With 436 votes for and only 2 against, the Chamber of Deputies finally approved, on Tuesday (9), the bill which classifies persistent debtors and establishes the Taxpayer Defense Code.
This is a significant, if overdue, step forward in the fight against systematic tax evasion, with positive impacts on the fight against organized crime and unfair competition – when businesses that ignore taxes are able to charge artificially low prices, stifling honest competitors and distorting markets.
The main part of the text, in progress since 2022, is the definition of objective criteria to characterize this type of debtor and more strictly sanction the use of this commercial strategy in order to obtain undue advantages over companies which respect or attempt to respect their obligations.
Anyone who experiences a significant, repeated and unjustified default on payment falls into this category. At the federal level, debt is considered substantial if it exceeds BRL 15 million and represents more than 100% of the company’s known assets, over at least four consecutive calculation periods or six alternating calculation periods within a 12-month period.
For the state and municipal levels, the values will be defined by local legislation within a year, ensuring adaptation.

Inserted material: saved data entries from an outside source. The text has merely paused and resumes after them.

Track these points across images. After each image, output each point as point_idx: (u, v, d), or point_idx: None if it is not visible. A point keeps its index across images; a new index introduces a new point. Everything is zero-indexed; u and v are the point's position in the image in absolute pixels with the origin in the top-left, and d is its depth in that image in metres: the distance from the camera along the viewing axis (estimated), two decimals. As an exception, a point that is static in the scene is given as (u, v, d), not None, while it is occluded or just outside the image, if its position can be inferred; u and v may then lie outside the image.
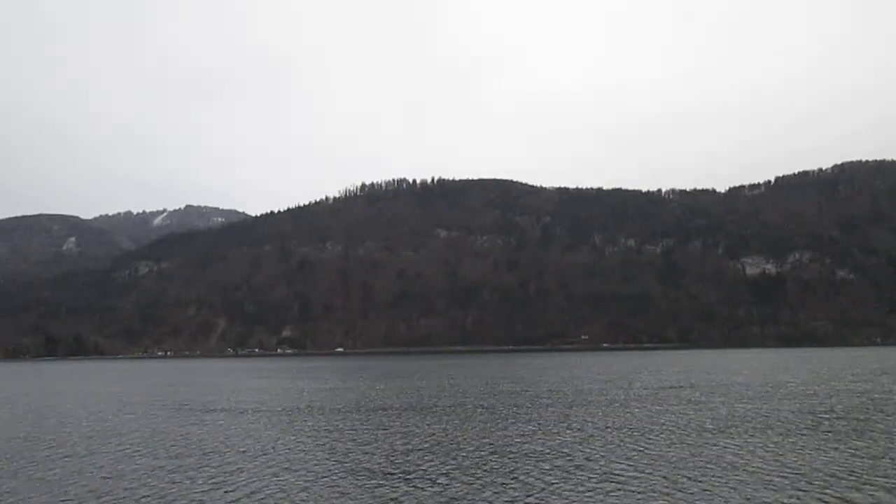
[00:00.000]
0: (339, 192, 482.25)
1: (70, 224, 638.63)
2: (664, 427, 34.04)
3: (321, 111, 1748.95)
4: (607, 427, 34.47)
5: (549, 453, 27.34)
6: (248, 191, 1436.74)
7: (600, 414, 40.22)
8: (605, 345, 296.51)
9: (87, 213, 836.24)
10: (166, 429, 37.97)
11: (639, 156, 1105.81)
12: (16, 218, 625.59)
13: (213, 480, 23.73)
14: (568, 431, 33.21)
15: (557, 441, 30.37)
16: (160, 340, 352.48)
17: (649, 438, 30.46)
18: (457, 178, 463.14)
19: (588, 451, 27.74)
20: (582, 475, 23.12)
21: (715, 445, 28.35)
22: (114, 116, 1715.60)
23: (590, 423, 35.96)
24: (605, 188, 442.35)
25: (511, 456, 26.99)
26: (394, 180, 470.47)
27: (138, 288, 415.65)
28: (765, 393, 53.03)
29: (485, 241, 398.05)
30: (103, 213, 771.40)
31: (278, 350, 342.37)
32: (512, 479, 22.88)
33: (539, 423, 36.39)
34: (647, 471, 23.54)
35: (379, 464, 26.09)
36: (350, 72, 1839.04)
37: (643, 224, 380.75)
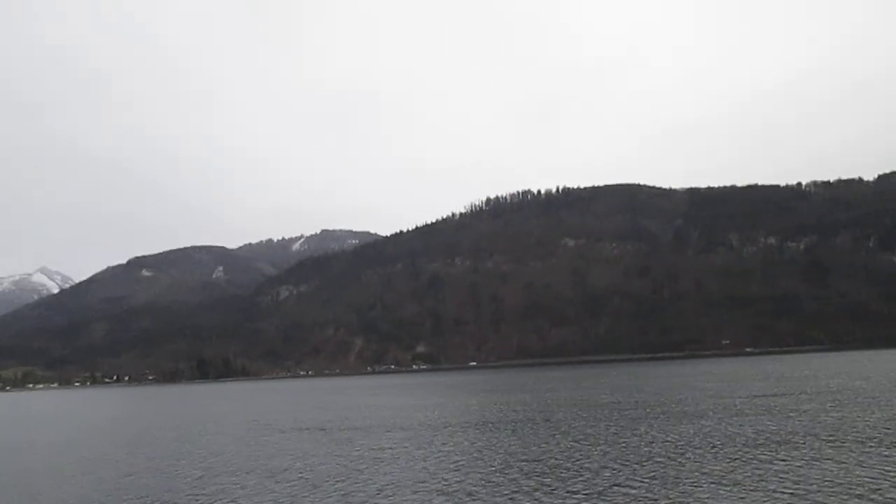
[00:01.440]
0: (465, 207, 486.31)
1: (218, 254, 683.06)
2: (715, 441, 32.04)
3: (444, 130, 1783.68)
4: (654, 441, 32.90)
5: (565, 468, 26.57)
6: (379, 212, 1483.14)
7: (663, 426, 38.41)
8: (748, 349, 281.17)
9: (233, 242, 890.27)
10: (226, 450, 39.91)
11: (770, 151, 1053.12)
12: (171, 251, 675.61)
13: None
14: (609, 447, 31.98)
15: (588, 456, 29.40)
16: (301, 360, 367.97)
17: (686, 453, 28.78)
18: (581, 186, 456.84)
19: (607, 464, 26.76)
20: (575, 489, 22.40)
21: (750, 461, 26.41)
22: (249, 151, 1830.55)
23: (640, 437, 34.56)
24: (738, 185, 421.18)
25: (518, 472, 26.42)
26: (518, 192, 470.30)
27: (280, 311, 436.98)
28: (871, 400, 48.39)
29: (614, 248, 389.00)
30: (247, 241, 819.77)
31: (413, 366, 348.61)
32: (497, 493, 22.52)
33: (589, 438, 35.32)
34: (643, 488, 22.44)
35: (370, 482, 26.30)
36: (468, 89, 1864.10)
37: (783, 220, 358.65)
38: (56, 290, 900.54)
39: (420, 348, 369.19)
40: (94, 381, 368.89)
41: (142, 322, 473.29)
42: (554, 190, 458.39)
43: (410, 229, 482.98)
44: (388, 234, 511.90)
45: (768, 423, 37.49)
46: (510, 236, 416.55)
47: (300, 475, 29.13)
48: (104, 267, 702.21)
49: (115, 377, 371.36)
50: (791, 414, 41.11)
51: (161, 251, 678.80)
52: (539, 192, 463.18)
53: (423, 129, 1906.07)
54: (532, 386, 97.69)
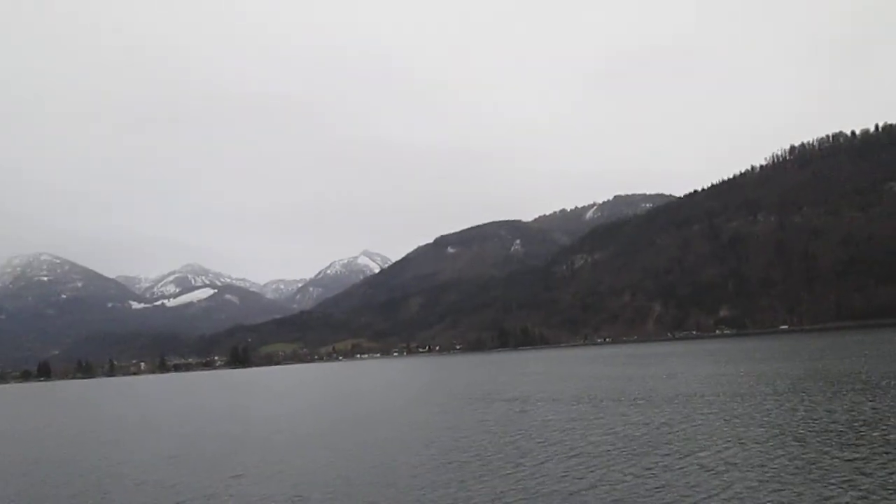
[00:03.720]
0: (766, 159, 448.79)
1: (515, 228, 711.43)
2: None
3: (728, 82, 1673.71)
4: (818, 419, 30.63)
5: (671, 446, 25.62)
6: (671, 173, 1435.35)
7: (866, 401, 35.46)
8: None
9: (528, 215, 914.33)
10: (418, 420, 44.01)
11: None
12: (472, 228, 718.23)
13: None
14: (772, 424, 29.83)
15: (727, 432, 27.72)
16: (599, 328, 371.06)
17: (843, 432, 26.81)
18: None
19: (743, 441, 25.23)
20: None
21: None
22: (538, 123, 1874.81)
23: (812, 411, 32.62)
24: None
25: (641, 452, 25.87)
26: (828, 136, 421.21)
27: (576, 280, 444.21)
28: None
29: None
30: (541, 213, 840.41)
31: (716, 331, 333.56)
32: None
33: (763, 415, 33.92)
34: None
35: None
36: (760, 36, 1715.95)
37: None
38: (377, 270, 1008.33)
39: (723, 312, 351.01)
40: (410, 351, 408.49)
41: (449, 296, 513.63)
42: (872, 129, 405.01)
43: (706, 187, 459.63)
44: (683, 195, 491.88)
45: None
46: (821, 186, 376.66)
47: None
48: (415, 247, 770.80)
49: (427, 347, 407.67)
50: None
51: (463, 228, 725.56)
52: (853, 133, 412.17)
53: (709, 85, 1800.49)
54: (810, 353, 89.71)
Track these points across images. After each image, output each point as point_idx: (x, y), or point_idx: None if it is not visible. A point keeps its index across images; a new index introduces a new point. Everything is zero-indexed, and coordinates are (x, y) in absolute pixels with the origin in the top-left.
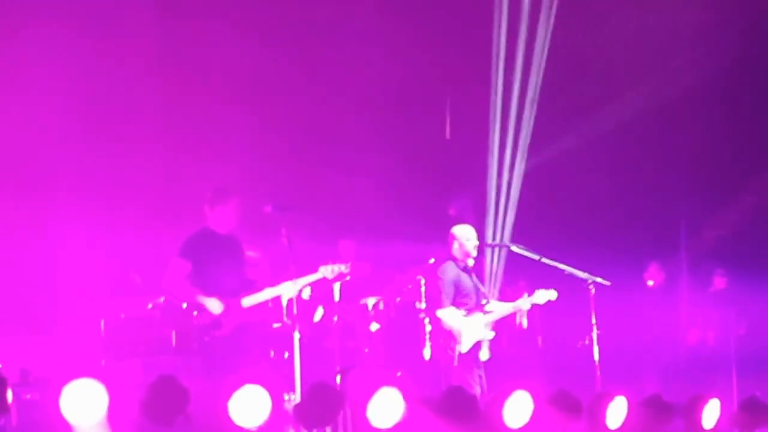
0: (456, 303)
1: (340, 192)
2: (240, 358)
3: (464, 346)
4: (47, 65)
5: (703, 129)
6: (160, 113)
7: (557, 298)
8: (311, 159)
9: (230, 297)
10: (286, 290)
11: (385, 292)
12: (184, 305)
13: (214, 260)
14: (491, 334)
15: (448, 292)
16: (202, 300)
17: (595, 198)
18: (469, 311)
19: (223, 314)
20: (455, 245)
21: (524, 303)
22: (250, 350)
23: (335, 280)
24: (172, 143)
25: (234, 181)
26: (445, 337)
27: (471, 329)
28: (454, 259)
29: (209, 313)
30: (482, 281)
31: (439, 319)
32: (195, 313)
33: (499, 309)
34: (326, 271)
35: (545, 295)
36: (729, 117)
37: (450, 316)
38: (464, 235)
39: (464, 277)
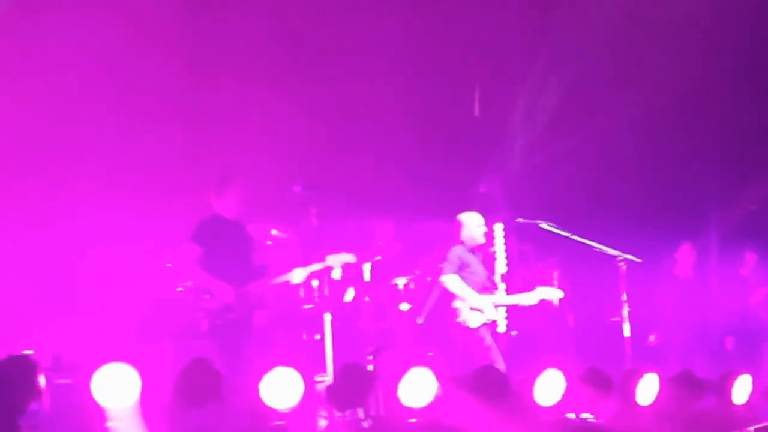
0: (463, 278)
1: (370, 171)
2: (255, 340)
3: (472, 319)
4: (72, 49)
5: (733, 104)
6: (185, 95)
7: (562, 298)
8: (341, 139)
9: (240, 282)
10: (297, 276)
11: (415, 271)
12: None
13: (224, 246)
14: (501, 315)
15: (452, 261)
16: (212, 285)
17: (624, 175)
18: (477, 291)
19: (233, 300)
20: (464, 232)
21: (527, 299)
22: (271, 332)
23: (343, 268)
24: (201, 126)
25: (257, 164)
26: (453, 312)
27: (480, 303)
28: (464, 244)
29: (220, 298)
30: (491, 271)
31: (448, 293)
32: (207, 296)
33: (506, 299)
34: (333, 261)
35: (551, 293)
36: (760, 90)
37: (456, 283)
38: (472, 221)
39: (472, 259)
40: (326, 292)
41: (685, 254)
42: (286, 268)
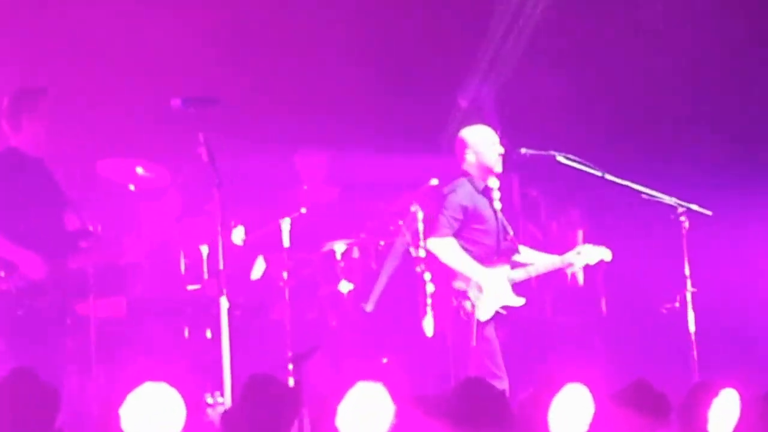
0: (466, 239)
1: (295, 80)
2: (87, 343)
3: (482, 311)
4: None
5: None
6: None
7: (611, 257)
8: (250, 34)
9: (52, 251)
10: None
11: (361, 232)
12: None
13: (27, 196)
14: (520, 301)
15: (452, 215)
16: (13, 253)
17: (686, 84)
18: (488, 259)
19: (46, 277)
20: (469, 156)
21: (576, 258)
22: (135, 329)
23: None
24: None
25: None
26: (455, 295)
27: (492, 284)
28: (469, 177)
29: (24, 275)
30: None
31: (440, 266)
32: (1, 272)
33: (536, 262)
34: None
35: (597, 253)
36: None
37: (451, 250)
38: (482, 139)
39: (483, 203)
40: (221, 264)
41: None
42: (160, 226)
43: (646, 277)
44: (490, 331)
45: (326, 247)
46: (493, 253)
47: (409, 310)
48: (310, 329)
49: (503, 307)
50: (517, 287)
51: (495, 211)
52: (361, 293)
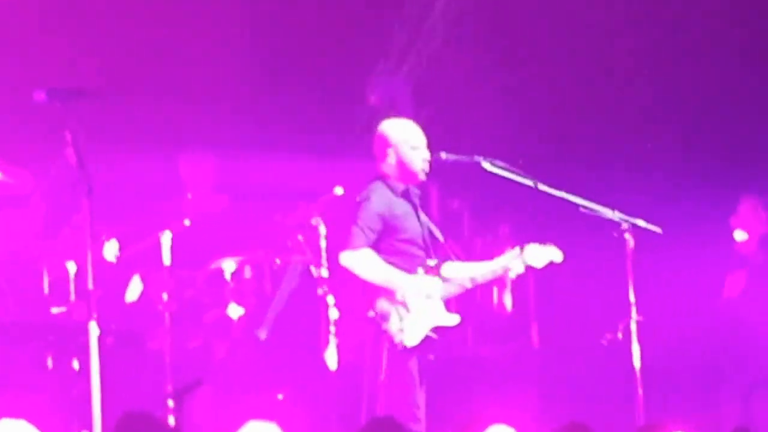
0: (387, 251)
1: (180, 72)
2: None
3: (409, 335)
4: None
5: None
6: None
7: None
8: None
9: None
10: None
11: (254, 248)
12: None
13: None
14: (454, 319)
15: (367, 226)
16: None
17: (635, 84)
18: (415, 271)
19: None
20: (390, 155)
21: (515, 262)
22: None
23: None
24: None
25: None
26: (377, 318)
27: (421, 301)
28: (387, 180)
29: None
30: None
31: (354, 282)
32: None
33: (472, 272)
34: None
35: (544, 254)
36: None
37: (369, 262)
38: (408, 139)
39: (402, 207)
40: (91, 284)
41: (748, 218)
42: (20, 239)
43: (584, 304)
44: (414, 363)
45: (213, 265)
46: (421, 264)
47: (309, 339)
48: (193, 360)
49: (434, 329)
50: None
51: (419, 216)
52: (253, 319)
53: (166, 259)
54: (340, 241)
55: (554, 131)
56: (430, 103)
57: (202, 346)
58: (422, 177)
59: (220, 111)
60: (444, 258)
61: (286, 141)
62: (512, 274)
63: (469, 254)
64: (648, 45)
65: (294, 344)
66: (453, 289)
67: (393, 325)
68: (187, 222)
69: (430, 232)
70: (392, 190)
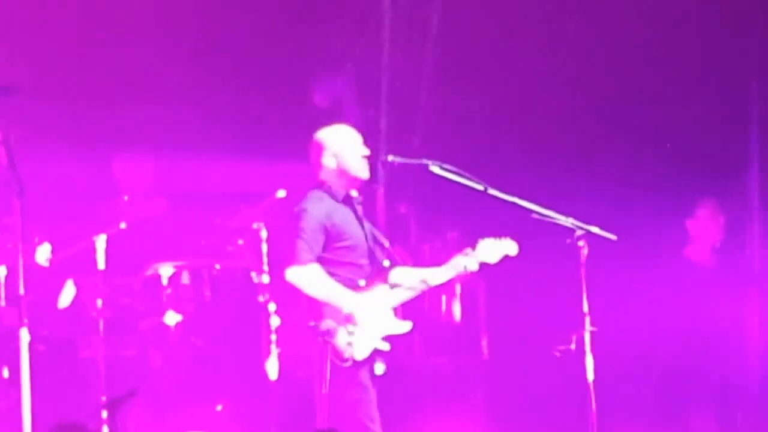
0: (329, 261)
1: (116, 70)
2: None
3: (359, 348)
4: None
5: None
6: None
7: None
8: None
9: None
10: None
11: (192, 253)
12: None
13: None
14: (406, 326)
15: (311, 237)
16: None
17: (594, 87)
18: (356, 281)
19: None
20: (327, 160)
21: (468, 261)
22: None
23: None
24: None
25: None
26: (323, 334)
27: (368, 313)
28: (325, 187)
29: None
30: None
31: (296, 290)
32: None
33: (423, 276)
34: None
35: (498, 248)
36: None
37: (316, 279)
38: (342, 140)
39: (345, 215)
40: (22, 289)
41: (705, 223)
42: None
43: (536, 313)
44: (365, 375)
45: (150, 271)
46: (366, 271)
47: (249, 348)
48: (128, 369)
49: (385, 338)
50: None
51: (361, 222)
52: (191, 326)
53: (101, 263)
54: (282, 247)
55: (505, 135)
56: (376, 104)
57: (137, 355)
58: (364, 175)
59: (158, 111)
60: (391, 263)
61: (227, 142)
62: (467, 270)
63: (416, 260)
64: (600, 48)
65: (234, 353)
66: (403, 295)
67: (341, 341)
68: (123, 225)
69: (375, 239)
70: (332, 197)
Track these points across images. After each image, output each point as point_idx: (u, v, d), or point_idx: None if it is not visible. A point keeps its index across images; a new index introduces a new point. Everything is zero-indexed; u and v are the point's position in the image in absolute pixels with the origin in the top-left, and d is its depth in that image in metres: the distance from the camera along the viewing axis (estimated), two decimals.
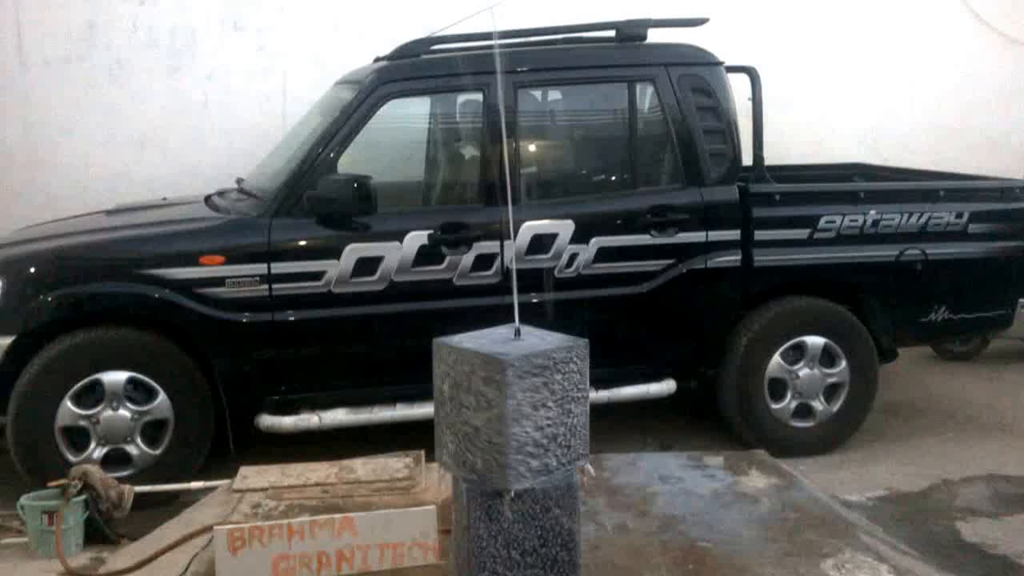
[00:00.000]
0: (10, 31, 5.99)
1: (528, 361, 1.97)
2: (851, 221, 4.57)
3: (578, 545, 2.14)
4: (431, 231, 4.19)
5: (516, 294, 2.19)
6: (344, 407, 4.24)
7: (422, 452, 3.38)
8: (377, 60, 4.72)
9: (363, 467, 3.37)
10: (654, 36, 4.66)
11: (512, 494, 2.02)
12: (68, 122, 6.09)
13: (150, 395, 4.03)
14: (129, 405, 4.00)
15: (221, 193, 4.82)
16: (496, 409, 1.96)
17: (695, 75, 4.50)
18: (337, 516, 2.67)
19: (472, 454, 2.02)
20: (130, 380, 4.00)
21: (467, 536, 2.09)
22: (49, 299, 3.97)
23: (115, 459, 3.99)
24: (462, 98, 4.65)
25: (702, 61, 4.56)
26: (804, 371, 4.57)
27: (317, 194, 4.09)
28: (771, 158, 5.02)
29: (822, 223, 4.54)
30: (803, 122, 6.56)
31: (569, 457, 2.06)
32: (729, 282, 4.49)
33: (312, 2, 6.26)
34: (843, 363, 4.60)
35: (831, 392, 4.63)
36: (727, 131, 4.52)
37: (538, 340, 2.08)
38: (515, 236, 4.16)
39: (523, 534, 2.06)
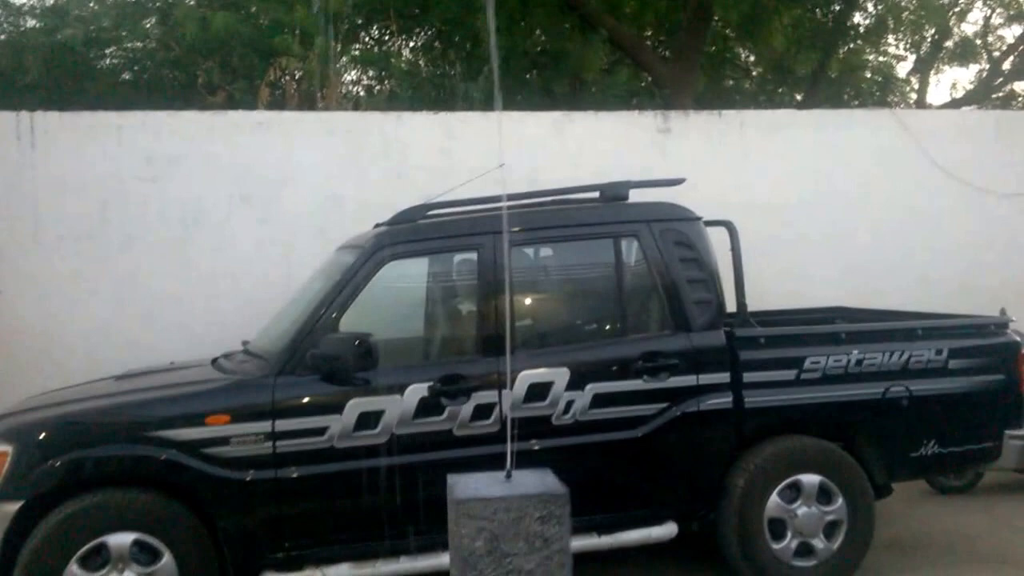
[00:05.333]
0: (28, 213, 6.29)
1: None
2: (835, 361, 4.72)
3: None
4: (431, 383, 4.32)
5: (511, 442, 2.27)
6: (347, 562, 4.25)
7: None
8: (377, 226, 4.98)
9: None
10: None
11: None
12: (80, 295, 6.30)
13: (155, 556, 4.05)
14: (135, 567, 4.02)
15: (227, 356, 4.96)
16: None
17: (676, 230, 4.74)
18: None
19: None
20: (136, 542, 4.03)
21: None
22: (57, 464, 4.05)
23: None
24: (458, 257, 4.87)
25: (681, 217, 4.81)
26: (802, 509, 4.60)
27: (320, 352, 4.23)
28: (753, 304, 5.25)
29: (808, 364, 4.69)
30: (782, 269, 6.82)
31: None
32: (722, 424, 4.59)
33: (315, 176, 6.60)
34: (840, 500, 4.63)
35: (831, 530, 4.64)
36: (710, 280, 4.73)
37: (536, 479, 2.19)
38: (512, 385, 4.27)
39: None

There are safeguards in the event of a public calamity, and a company considered a continuing debtor will have a period of time to demonstrate that it had a recent negative result and did not seek to hide assets.
According to estimates, 1,200 CNPJs would be reached, with a potential revenue exceeding 30 billion reais per year – a significant amount, especially in the current context of fragility of the public budget.
It doesn’t take much imagination to suspect that such practices are also linked to organized crime. An example was given by Operation Hidden Carbon, launched in August, which revealed a system of money laundering and tax evasion in the fuel sector, involving fintechs linked to criminal factions and movements of 70 billion reais in one year.
To make it difficult to use the financial system for hidden purposes, the text approved by the House requires greater control and transparency in fintechs and investment funds.
Fortunately, the fear that greater harshness towards persistent debtors would open the way to a hunt for honest taxpayers facing occasional difficulties has been overcome. On the contrary, the project strengthens legal certainty, with incentives and mechanisms for voluntary compliance, such as extended payment deadlines and reductions in interest and fines.
By isolating chronic tax evaders, the project advances the fight against tax evasion and the mechanisms that fuel crime and undermine free competition. This deserves presidential sanction.